Building the app.This was fantastically quick and easy to build — I spent 2 hour and 4 hour sessions building and polishing my app. I didn’t end up using ActiveRecord at all; the site was a default controller (/) that requested (/cards) and passed data over GET. The CSS is actually a SASS template that gets compiled into a static asset, but CSS is perfectly valid SASS. CoffeeScript was different. I accidentally put JavaScript in there and it promptly yelled at me. Overall, I thought the entire static asset system was a little overkill. I appreciate what it can do for bigger sites, but adding a build step so early into a project’s life is a little cumbersome. script/generate is fantastic though, and templating is really where Rails can produce some very clean looking code. It’s so customized for web programming that most common actions are very terse. I still prefer Python as a general purpose language, but Ruby on Rails is a better solution for web development.

Deploying the app.One of the reasons I wanted to build this project was to play with Heroku for deploying apps. All of my previous side projects have suffered from screen purgatory, where they run in the foreground in a screen session on my server, and when they go down, I completely forget to bring them back up. Setting up Heroku was pretty straightforward, but required some fiddling to get Postgres support running go for production (a requirement for Heroku, but not something I was doing in development — I didn’t see any easy way to disable it completely).
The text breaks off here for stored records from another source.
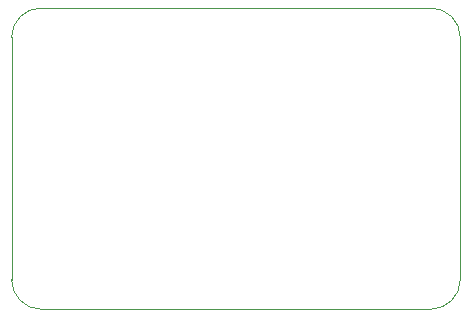
<source format=gm1>
G04 #@! TF.GenerationSoftware,KiCad,Pcbnew,8.0.5-8.0.5-0~ubuntu20.04.1*
G04 #@! TF.CreationDate,2025-01-24T13:48:22+00:00*
G04 #@! TF.ProjectId,wchlinke-tagconnect,7763686c-696e-46b6-952d-746167636f6e,rev?*
G04 #@! TF.SameCoordinates,Original*
G04 #@! TF.FileFunction,Profile,NP*
%FSLAX46Y46*%
G04 Gerber Fmt 4.6, Leading zero omitted, Abs format (unit mm)*
G04 Created by KiCad (PCBNEW 8.0.5-8.0.5-0~ubuntu20.04.1) date 2025-01-24 13:48:22*
%MOMM*%
%LPD*%
G01*
G04 APERTURE LIST*
G04 #@! TA.AperFunction,Profile*
%ADD10C,0.050000*%
G04 #@! TD*
G04 APERTURE END LIST*
D10*
X27500000Y-53000000D02*
G75*
G02*
X25000000Y-50500000I0J2500000D01*
G01*
X25000000Y-30000000D02*
G75*
G02*
X27500000Y-27500000I2500000J0D01*
G01*
X25000000Y-50500000D02*
X25000000Y-30000000D01*
X27500000Y-53000000D02*
X60500000Y-53000000D01*
X63000000Y-50500000D02*
X63000000Y-30000000D01*
X63000000Y-50500000D02*
G75*
G02*
X60500000Y-53000000I-2500000J0D01*
G01*
X60500000Y-27500000D02*
X27500000Y-27500000D01*
X60500000Y-27500000D02*
G75*
G02*
X63000000Y-30000000I0J-2500000D01*
G01*
M02*

</source>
After some other initial frustrations (completely user error, and fully documented on their web site), I got my deployment working. And that was it; it’s just worked ever since. I know that’s a boring story, but that’s exactly what you want in a deployment process to a dedicated web server.

Watching the app.After building it, I “launched” it — I posted it to Twitter, Hacker News, and used $100 worth of Google AdWords (thank you free mailer from Google!). I had Google Analytics set up, but it was also nice to tail the log from Heroku to just get a feel for how busy the site was at its peak popularity. This would have been nicer had the log files been on a server I had ssh access to though; getting the logs from Heroku meant the overhead of starting Rails to get them (there’s probably a better way to do this, but this was the first solution I found when I Googled it).

Overall, I think building Rails projects and deploying to Heroku is a lot easier than working with something like Bottle for Python and deploying to Google App Engine. Python is great for a lot of things, including both web development and heavy data crunching — but Rails is great for web development. At my last job at a Python shop, we spent a lot of time discussing the merits of Python, its syntax, and how to correctly use it. At my current job, Rails makes it easy enough that those conversations aren’t worth having, and instead it gives us an opportunity to focus on code quality and improving the engineering process — which is a fantastic opportunity to have.